- Born: 1934 (age 91–92) Gothava, Mehsana, Gujarat India
- Occupation: Indian-American artist
- Spouse: Janet Brosious Bhavsar
- Children: 2

= Natvar Bhavsar =

Indian artist

Natvar Bhavsar (born 1934) is an Indian-American artist, based in Soho, New York City for nearly 50 years, noted as an abstract expressionist and color field artist.

Bhavsar's paintings appear in more than 800 private and public collections, including the collections of the Boston Museum of Fine Arts, the Metropolitan Museum of Art in New York, the Philadelphia Museum of Art, the Solomon R. Guggenheim Museum in New York, the Museum of Contemporary Art in Sydney, Australia, the Library of Congress, NYU's Grey Art Gallery, and the Australian National Gallery. In addition, his works have been purchased and displayed by corporations such as the American Express Company, AT&T, Chase Manhattan Bank, and NBC. Bhavsar and his works have been the subject of books, including: Natvar Bhavsar: The Sound of Color, (Robert C. Morgan, 2002) and Natvar Bhavsar: Painting and the Reality of Color, (Irving Sandler, 1999).

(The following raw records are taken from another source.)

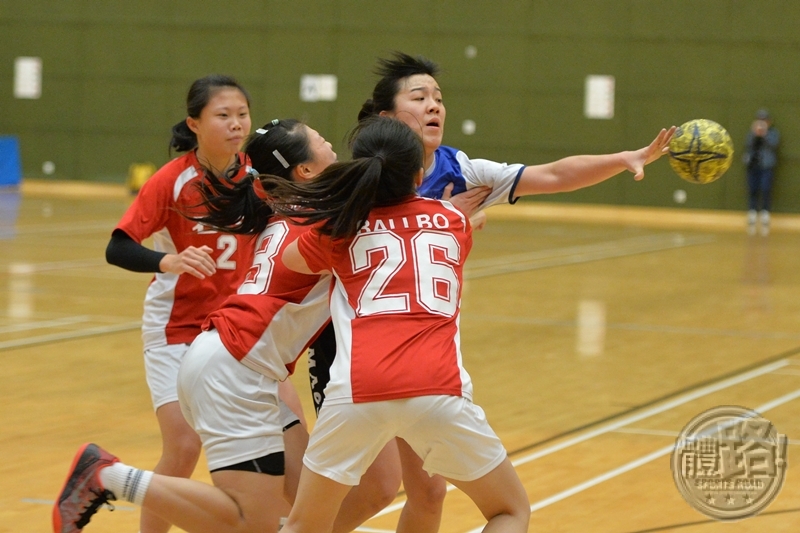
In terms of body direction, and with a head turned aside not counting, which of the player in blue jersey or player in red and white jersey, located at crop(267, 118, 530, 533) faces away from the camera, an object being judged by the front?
the player in red and white jersey

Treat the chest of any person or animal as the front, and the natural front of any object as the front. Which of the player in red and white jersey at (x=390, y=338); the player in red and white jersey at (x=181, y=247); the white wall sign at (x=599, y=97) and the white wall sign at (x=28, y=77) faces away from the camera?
the player in red and white jersey at (x=390, y=338)

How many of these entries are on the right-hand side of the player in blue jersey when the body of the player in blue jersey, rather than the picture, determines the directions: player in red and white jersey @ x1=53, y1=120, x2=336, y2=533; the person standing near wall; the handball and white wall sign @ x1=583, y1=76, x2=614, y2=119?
1

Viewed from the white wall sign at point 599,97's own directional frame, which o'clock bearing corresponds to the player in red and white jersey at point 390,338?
The player in red and white jersey is roughly at 12 o'clock from the white wall sign.

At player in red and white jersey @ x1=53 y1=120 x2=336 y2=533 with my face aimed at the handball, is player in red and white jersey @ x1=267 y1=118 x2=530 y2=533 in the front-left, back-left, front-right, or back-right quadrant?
front-right

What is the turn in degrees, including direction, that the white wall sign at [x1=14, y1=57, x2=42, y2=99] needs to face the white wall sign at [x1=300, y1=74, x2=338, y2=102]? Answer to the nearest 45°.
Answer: approximately 45° to its left

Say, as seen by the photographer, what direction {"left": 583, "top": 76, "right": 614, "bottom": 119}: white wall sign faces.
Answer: facing the viewer

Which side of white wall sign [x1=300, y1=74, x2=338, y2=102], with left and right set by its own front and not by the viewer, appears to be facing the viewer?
front

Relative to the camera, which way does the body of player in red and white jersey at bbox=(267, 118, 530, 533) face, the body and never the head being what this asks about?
away from the camera

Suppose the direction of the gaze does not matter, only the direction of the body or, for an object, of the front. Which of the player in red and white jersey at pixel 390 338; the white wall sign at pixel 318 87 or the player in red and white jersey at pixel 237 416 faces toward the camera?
the white wall sign

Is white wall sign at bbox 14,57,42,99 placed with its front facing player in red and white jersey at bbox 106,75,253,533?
yes

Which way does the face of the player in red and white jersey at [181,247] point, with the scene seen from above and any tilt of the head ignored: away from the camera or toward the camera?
toward the camera

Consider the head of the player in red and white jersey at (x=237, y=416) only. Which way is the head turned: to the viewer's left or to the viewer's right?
to the viewer's right

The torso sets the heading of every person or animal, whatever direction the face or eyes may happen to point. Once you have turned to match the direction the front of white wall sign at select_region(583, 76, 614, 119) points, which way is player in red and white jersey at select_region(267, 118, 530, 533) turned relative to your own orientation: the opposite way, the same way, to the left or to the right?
the opposite way

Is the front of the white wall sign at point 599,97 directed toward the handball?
yes

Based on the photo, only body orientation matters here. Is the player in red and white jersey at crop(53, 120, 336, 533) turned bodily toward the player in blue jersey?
yes

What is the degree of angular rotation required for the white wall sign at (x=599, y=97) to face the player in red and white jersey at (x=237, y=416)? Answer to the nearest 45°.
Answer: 0° — it already faces them

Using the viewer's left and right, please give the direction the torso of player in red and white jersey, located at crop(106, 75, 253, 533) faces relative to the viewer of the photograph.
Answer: facing the viewer and to the right of the viewer

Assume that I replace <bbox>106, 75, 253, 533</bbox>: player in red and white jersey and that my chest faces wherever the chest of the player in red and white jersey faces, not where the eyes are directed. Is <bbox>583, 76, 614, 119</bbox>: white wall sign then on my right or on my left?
on my left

==Early life and education==
Bhavsar is a Gujarati. Born 1934 in village Gothava, near Visnagar in Gujarat, India to a wealthy family, he studied at the Seth CN College of Fine Arts in Ahmedabad. He also graduated in English literature from Gujarat University. Bhavsar earned a Master of Fine Arts degree from the University of Pennsylvania School of Design in 1965, and received a Rockefeller grant.

==Career==
Bhavsar attained prominence as an artist in India by age 19, working primarily in the Cubist vein. After moving to New York City, he became influenced by the freedom of abstract painting. His style evolved into abstract expressionism and color field painting, and his works often feature a hazy object (absent of direct lines or geometric shapes) in the center of a solid canvas, that projects an astral-like mass of color.

Employing some techniques from the Indian tradition of sand painting, Bhavsar paints in an improvisational manner, "soaking the canvas with acrylic-based liquid binders that absorb and hold the fine pigment powder. He applies the base using a sifting technique with a screen, during which layers of fine, concentrated pigment are sprinkled and drizzled over the canvas (or paper), which is laid out on the floor so that the artist can walk around the painting and work on it from all sides."

Bhavsar primarily shows his work at Aicon, New York, and the ACP Viviane Ehrli Gallery in Zurich, Switzerland, along with Pundole Art Gallery in Bombay, India. He has been exhibiting his works in one-man shows since 1970. In 2007, the Jane Voorhees Zimmerli Art Museum at Rutgers University sponsored an exhibition of about 50 of Bhavsar's works. It was the first United States university to hold a one-man show of a South Asian artist.

Earlier in his career, Bhavsar was a John D. Rockefeller III Fund Fellow (1965 –1966), a Guggenheim Foundation Fellow (1975 – 1976), and an instructor of art at the University of Rhode Island (1967 – 1969). In 1980 and 1983, he participated in Executive Seminars at the Aspen Institute and, more recently, participated as a Cultural Leader at the World Economic Forums in Davos, Switzerland (2000) and New York (2002). Throughout his career, Bhavsar has associated with a number of acclaimed artists, most prominently, Mark Rothko (1903 – 1970) and Barnett Newman (1905 – 1970).

Bhasvar has been included in the Asian American Arts Centre's artasiamerica digital archive.

In 2011, a documentary on his life and works, The Poetics of Color: Natvar Bhavsar, a Painter's Journey was made by Sundaram Tagore.

==Personal life==
Bhavsar married American artist and photographer Janet Brosious Bhavsar in 1978, and they have twin sons. The Bhavsars met in art class in the early 1960s, and she drove him to New York City on his first visit in 1963 to look at Picasso paintings at the Museum of Modern Art.